The Beard a réalisé, par exemple, plus de 1 contre 1 à lui seul que n’importe quelle autre équipe de NBA (de 15 joueurs). Et aujourd’hui déjà, à 29 ans, il est le meilleur tireur à trois points unassisted (des tirs qu’il se crée tout seul) de toute l’histoire.

Une autre source d’irritation, c’est le fait que les arbitres oublient trop souvent de lui siffler un marché lors de ses step-back. Et qu’ils sifflent aussi trop de fautes sur sa personne – d’où le grand nombre de lancers-francs qui lui sont accordés.

Ce sont des éléments qui peuvent jouer un rôle lors de l’élection du MVP de la saison. Car, malgré des chiffres historiques, Harden n’a aucune garantie d’être élu. Giannis Antetokounmpo a, lui aussi, réalisé une saison phénoménale avec les Milwaukee Bucks.

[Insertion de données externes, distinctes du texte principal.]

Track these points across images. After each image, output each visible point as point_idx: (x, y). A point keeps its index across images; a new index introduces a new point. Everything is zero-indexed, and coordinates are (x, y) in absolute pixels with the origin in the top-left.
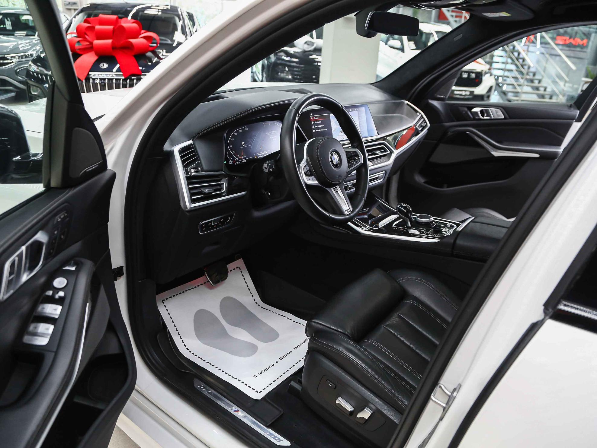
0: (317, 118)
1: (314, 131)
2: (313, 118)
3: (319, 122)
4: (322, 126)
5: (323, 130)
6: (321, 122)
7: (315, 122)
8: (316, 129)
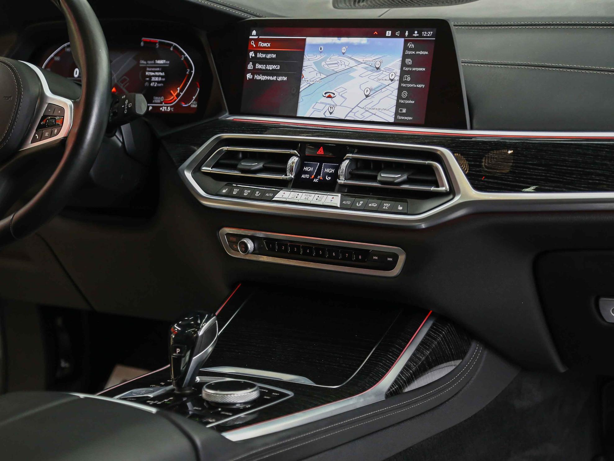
1: (249, 76)
2: (256, 44)
3: (269, 56)
4: (274, 67)
5: (275, 78)
6: (274, 56)
7: (259, 55)
8: (255, 72)
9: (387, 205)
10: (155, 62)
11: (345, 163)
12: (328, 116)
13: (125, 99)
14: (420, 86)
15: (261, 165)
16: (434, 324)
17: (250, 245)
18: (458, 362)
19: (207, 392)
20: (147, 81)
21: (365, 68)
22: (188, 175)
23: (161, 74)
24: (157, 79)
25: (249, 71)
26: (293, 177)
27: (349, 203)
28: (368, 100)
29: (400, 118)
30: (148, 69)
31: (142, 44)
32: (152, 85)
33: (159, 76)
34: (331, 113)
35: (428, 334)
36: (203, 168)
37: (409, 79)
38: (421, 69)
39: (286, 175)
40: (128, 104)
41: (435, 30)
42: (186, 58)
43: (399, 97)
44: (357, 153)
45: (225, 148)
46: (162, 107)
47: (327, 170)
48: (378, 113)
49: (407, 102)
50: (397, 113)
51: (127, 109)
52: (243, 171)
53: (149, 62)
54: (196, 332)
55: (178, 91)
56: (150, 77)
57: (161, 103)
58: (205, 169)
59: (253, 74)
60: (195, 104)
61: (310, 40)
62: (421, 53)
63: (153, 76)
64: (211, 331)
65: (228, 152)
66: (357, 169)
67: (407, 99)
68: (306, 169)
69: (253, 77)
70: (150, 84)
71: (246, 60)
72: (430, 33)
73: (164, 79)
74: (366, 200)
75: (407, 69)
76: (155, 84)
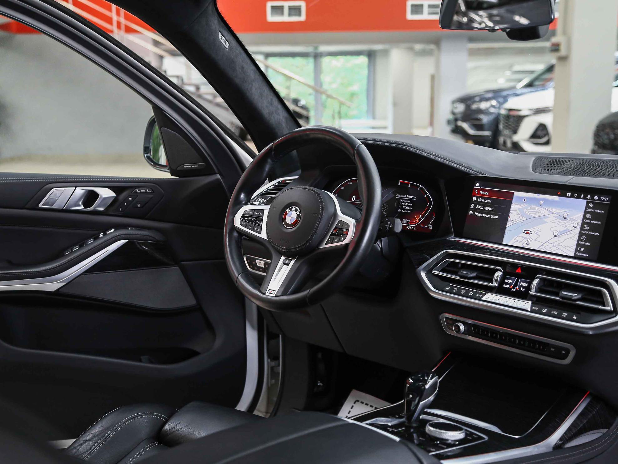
0: (485, 193)
1: (471, 213)
2: (478, 192)
3: (486, 201)
4: (490, 209)
5: (489, 216)
6: (490, 201)
7: (480, 200)
8: (475, 210)
9: (565, 314)
10: (407, 196)
11: (536, 281)
12: (525, 246)
13: (388, 221)
14: (595, 234)
15: (474, 274)
16: (590, 401)
17: (462, 328)
18: (605, 431)
19: (430, 429)
20: (400, 208)
21: (556, 217)
22: (423, 275)
23: (410, 205)
24: (406, 208)
25: (472, 210)
26: (497, 285)
27: (537, 309)
28: (556, 239)
29: (578, 254)
30: (401, 201)
31: (399, 184)
33: (408, 206)
34: (527, 244)
35: (585, 408)
36: (434, 271)
37: (588, 228)
38: (597, 222)
39: (492, 284)
40: (390, 224)
41: (611, 197)
42: (428, 196)
43: (579, 239)
44: (545, 275)
45: (451, 260)
46: (408, 226)
47: (522, 284)
48: (562, 249)
49: (585, 243)
50: (576, 250)
51: (389, 228)
52: (461, 277)
53: (402, 196)
54: (424, 386)
55: (420, 217)
56: (402, 206)
57: (408, 223)
58: (435, 272)
59: (474, 212)
60: (431, 227)
61: (517, 194)
62: (599, 211)
63: (404, 205)
64: (434, 386)
65: (452, 262)
66: (544, 285)
67: (585, 241)
68: (507, 281)
69: (474, 213)
70: (402, 210)
71: (470, 202)
72: (607, 199)
73: (411, 208)
74: (550, 309)
75: (587, 221)
76: (405, 211)
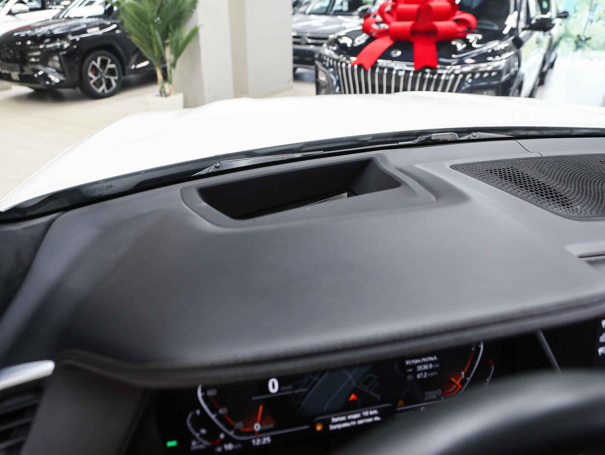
20: (410, 373)
23: (431, 359)
24: (425, 367)
32: (418, 376)
33: (428, 363)
55: (463, 376)
56: (414, 366)
57: (439, 398)
63: (419, 364)
70: (416, 375)
73: (437, 366)
76: (423, 375)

Mais James Harden s’en fiche. La seule chose qui l’intéresse vraiment, c’est un titre de NBA. La saison dernière, avec Houston, il n’a échoué que dans les finals de la Conférence Ouest, face au futur champion, Golden State. Cette saison, les Warriors rencontreront déjà les Rockets en demi, dans les play-offs, s’ils éliminent Utah Jazz au premier tour.

Et dans ce cas-là, il faudra vraiment un Harden des grands jours, celui qui inscrit 36 points en moyenne, pour barrer la route de Kevin Durant, Stephen Curry et Cie.